** Supplied text **
New Love Letters Reveal Nixon’s Softer Side

(AP) — Long before Richard Nixon rose to power and fell from grace, he was just another man in love.

Decades before he became known to some as “Tricky Dick,” Nixon was the one penning nicknames (sweet ones) to his future bride in gushy love notes that reveal a surprisingly soft and romantic side of the man taken down by Watergate. Nixon shared the stage with Patricia Ryan in a community theater production and six of the dozens of letters they exchanged during their two-year courtship will be unveiled Friday at the Richard Nixon Presidential Library and Museum as part of an exhibit celebrating the 100th birthday of the woman Nixon playfully called his “Irish gypsy.”

In Nixon’s letters, he recalls their first meeting in flowery prose, daydreams about their future together and waxes poetic about the first time his “dearest heart” agreed to take a drive with him.

Richard Nixon Love Letters Reveal Softer Side

“Every day and every night I want to see you and be with you. Yet I have no feeling of selfish ownership or jealousy,” he writes in one undated letter. “Let’s go for a long ride Sunday; let’s go to the mountains weekends; let’s read books in front of fires; most of all, let’s really grow together and find the happiness we know is ours.”

Eighteen years after his death, the correspondence offers a tiny window into a fiercely private side of Nixon that almost no one ever saw and represents a love letter of sorts to fans of the 37th president, who were infuriated when the National Archives took over the museum and overhauled it to include a detailed chronicle of Watergate.

** What you need to do **
[a] In the Nixon article, rewrite the paragraph beginning "Decades before he became known" more briefly, keeping its main facts.
[b] According to the Nixon article, in what kind of production did Nixon share the stage with Patricia Ryan?
The lines after this article are not needed.

** Excerpted data **
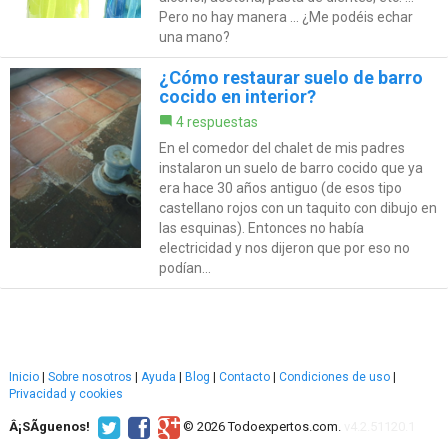
Pero no hay manera ... ¿Me podéis echar
una mano?
¿Cómo restaurar suelo de barro
cocido en interior?
4 respuestas
En el comedor del chalet de mis padres
instalaron un suelo de barro cocido que ya
era hace 30 años antiguo (de esos tipo
castellano rojos con un taquito con dibujo en
las esquinas). Entonces no había
electricidad y nos dijeron que por eso no
podían...
Inicio
|
Sobre nosotros
|
Ayuda
|
Blog
|
Contacto
|
Condiciones de uso
|
Privacidad y cookies
Â¡SÃ­guenos!
© 2026 Todoexpertos.com.
v4.2.51120.1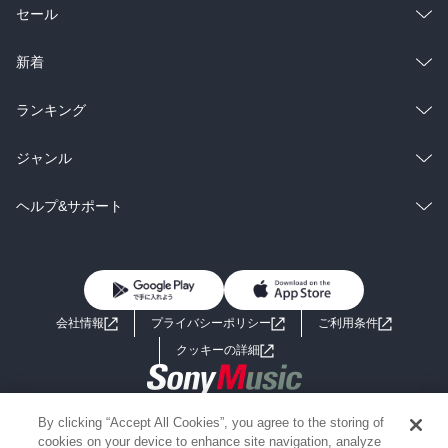
総合
コミック
セール
ラノベ
小説
総合
コミック
新着
雑誌・グラビア
ビジネス・実用
ラノベ
小説
総合
コミック
ランキング
BL・TL
雑誌・グラビア
ビジネス・実用
ラノベ
小説
総合
コミック
ジャンル
BL・TL
雑誌・グラビア
ビジネス・実用
ラノベ
小説
コミック
男性コミック
ヘルプ&サポート
BL・TL
雑誌・グラビア
ビジネス・実用
女性コミック
コミック誌
初めての方へ
ヘルプ
BL・TL
ライトノベル
男子向けラノベ
よくあるご質問
お問い合わせ
会社情報
プライバシーポリシー
ご利用条件
女子向けラノベ
小説
利用規約
クッキーの詳細
国内小説
海外小説
Copyright 2017 - 2026 Sony Music Entertainment(Japan) Inc.
By clicking “Accept All Cookies”, you agree to the storing of
ミステリー
SF
Information on the site is for the Japan domestic market only
cookies on your device to enhance site navigation, analyze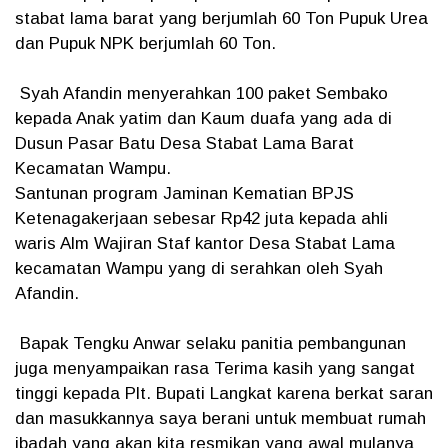
stabat lama barat yang berjumlah 60 Ton Pupuk Urea
dan Pupuk NPK berjumlah 60 Ton.
Syah Afandin menyerahkan 100 paket Sembako
kepada Anak yatim dan Kaum duafa yang ada di
Dusun Pasar Batu Desa Stabat Lama Barat
Kecamatan Wampu.
Santunan program Jaminan Kematian BPJS
Ketenagakerjaan sebesar Rp42 juta kepada ahli
waris Alm Wajiran Staf kantor Desa Stabat Lama
kecamatan Wampu yang di serahkan oleh Syah
Afandin.
Bapak Tengku Anwar selaku panitia pembangunan
juga menyampaikan rasa Terima kasih yang sangat
tinggi kepada Plt. Bupati Langkat karena berkat saran
dan masukkannya saya berani untuk membuat rumah
ibadah yang akan kita resmikan yang awal mulanya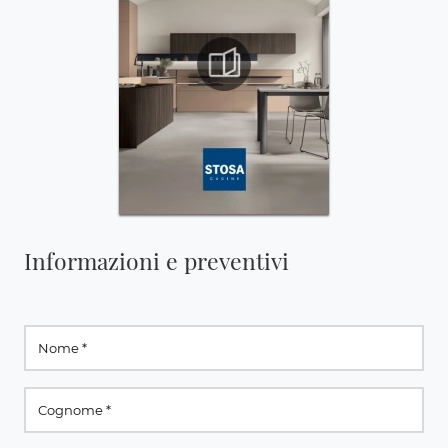
Informazioni e preventivi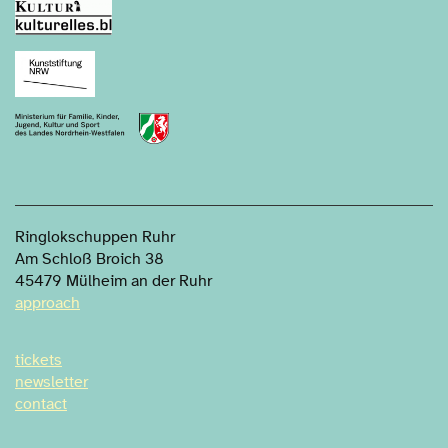
Ringlokschuppen Ruhr
Am Schloß Broich 38
45479 Mülheim an der Ruhr
approach
tickets
newsletter
contact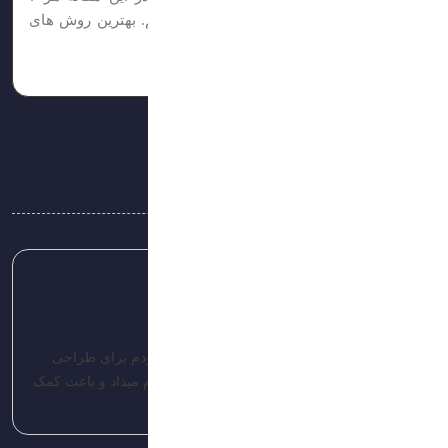
روش تغییر فونت وردپرس را توضیح داده‌ایم. بهترین روش های
ثبت شده برای کسب درآمد فروش دامنه...
زمان مطالعه: 5 دقیقه
نظرات
پاسخ
admin-brandis
تاریخ: 1403/04/16
مفید بود واقعا مرسی دنبال یک مجموعه خوب بودم برای طراحی
برندبوک که آژانس برندیس این خدمات رو انجام میداد و باعث کمک
خیلی زیادی به من شد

** Task responses **
[a] Long before being called "Tricky Dick," Nixon wrote gushy love notes full of sweet nicknames to his future wife, Patricia Ryan, showing a romantic side of the man brought down by Watergate. The two had acted together in a community theater production. On Friday, six of the dozens of letters from their two-year courtship will be unveiled at the Richard Nixon Presidential Library and Museum, in an exhibit celebrating the 100th birthday of the woman Nixon called his "Irish gypsy."

[b] A community theater production.